§ Prompt: In the passage on the MPS decoder below, reproduce word for word the stretch from "The decoding apparatus" through "the N channels.".

§ Given passage:
----------

The MPS decoder may be configured to generate the audio signals of the N channels by upmixing the audio signals of the N/2 channels using N/2 one-to-two (OTT) coding modules.

The decoding apparatus may further include a sampling rate converter configured to convert a sampling rate of an audio signal, wherein the sampling rate converter is disposed before the MPS decoder to convert a sampling rate of the audio signals of the N/2 channels, or disposed after the MPS decoder to convert a sampling rate of the audio signals of the N channels.

The MPS decoder may be configured to generate the audio signals of the N channels by bypassing an MPS standard operation supported by an MPS encoder and upmixing the audio signals of the N/2 channels using an arbitrary tree when a number of the N/2 channels exceeds a channel number defined by an MPS standard.

Effects

According to example embodiments, it is possible to process multi-channel audio signals of N channels using an arbitrary tree by bypassing an MPEG Surround (MPS) standard operation when a number of the multi-channel audio signals of the N channels exceeds a channel number defined by an MPS standard.

BRIEF DESCRIPTION OF DRAWINGS

FIG. 1 is a block diagram illustrating an encoding apparatus and a decoding apparatus according to an example embodiment.

FIG. 2 illustrates an example of a configuration of an encoding apparatus according to an example embodiment.

FIG. 3 illustrates another example of detailed constituent components of an encoding apparatus according to an example embodiment.

----------

§ Supplied material:
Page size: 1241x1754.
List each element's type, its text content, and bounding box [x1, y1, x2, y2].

----------

§ Exercise response:
The decoding apparatus may further include a sampling rate converter configured to convert a sampling rate of an audio signal, wherein the sampling rate converter is disposed before the MPS decoder to convert a sampling rate of the audio signals of the N/2 channels, or disposed after the MPS decoder to convert a sampling rate of the audio signals of the N channels.